■ Exercises to complete:
1. Condense the paragraph beginning "So, let’s assume" in the Fed balance-sheet passage, keeping its main facts.
2. Transcribe the Fed balance-sheet passage between "Erm, there isn’t" and "the financial crisis.", inclusive.

Erm, there isn’t really a physical or legal limit on how much “space” the Fed’s balance sheet can “take up”. Its holdings are just assets that correspond to bank-reserve liabilities. Dual-entry accounting is a heckuva technology, right?
OK smartass, you know what I meant.
Right, yes, there is probably some theoretical limit to balance-sheet growth, though it would change with the economic environment. Printing buckets o’ money to buy long-term securities is generally inflationary during an expansion, but it clearly didn’t have the same effect during the financial crisis.
So, let’s assume the Fed’s holdings have to stay below some (unknown) size, or else inflation will take off and investable securities will become scarce. The Fed could still buy long-term Treasuries or other securities in the next recession without growing its balance sheet.

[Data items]
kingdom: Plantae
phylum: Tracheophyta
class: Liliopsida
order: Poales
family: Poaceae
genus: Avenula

■ Outputs:
1. Suppose the Fed's holdings must stay below some unknown size to keep inflation from taking off and investable securities from becoming scarce. Even then, the Fed could buy long-term Treasuries or other securities in the next recession without growing its balance sheet.

2.
Erm, there isn’t really a physical or legal limit on how much “space” the Fed’s balance sheet can “take up”. Its holdings are just assets that correspond to bank-reserve liabilities. Dual-entry accounting is a heckuva technology, right?
OK smartass, you know what I meant.
Right, yes, there is probably some theoretical limit to balance-sheet growth, though it would change with the economic environment. Printing buckets o’ money to buy long-term securities is generally inflationary during an expansion, but it clearly didn’t have the same effect during the financial crisis.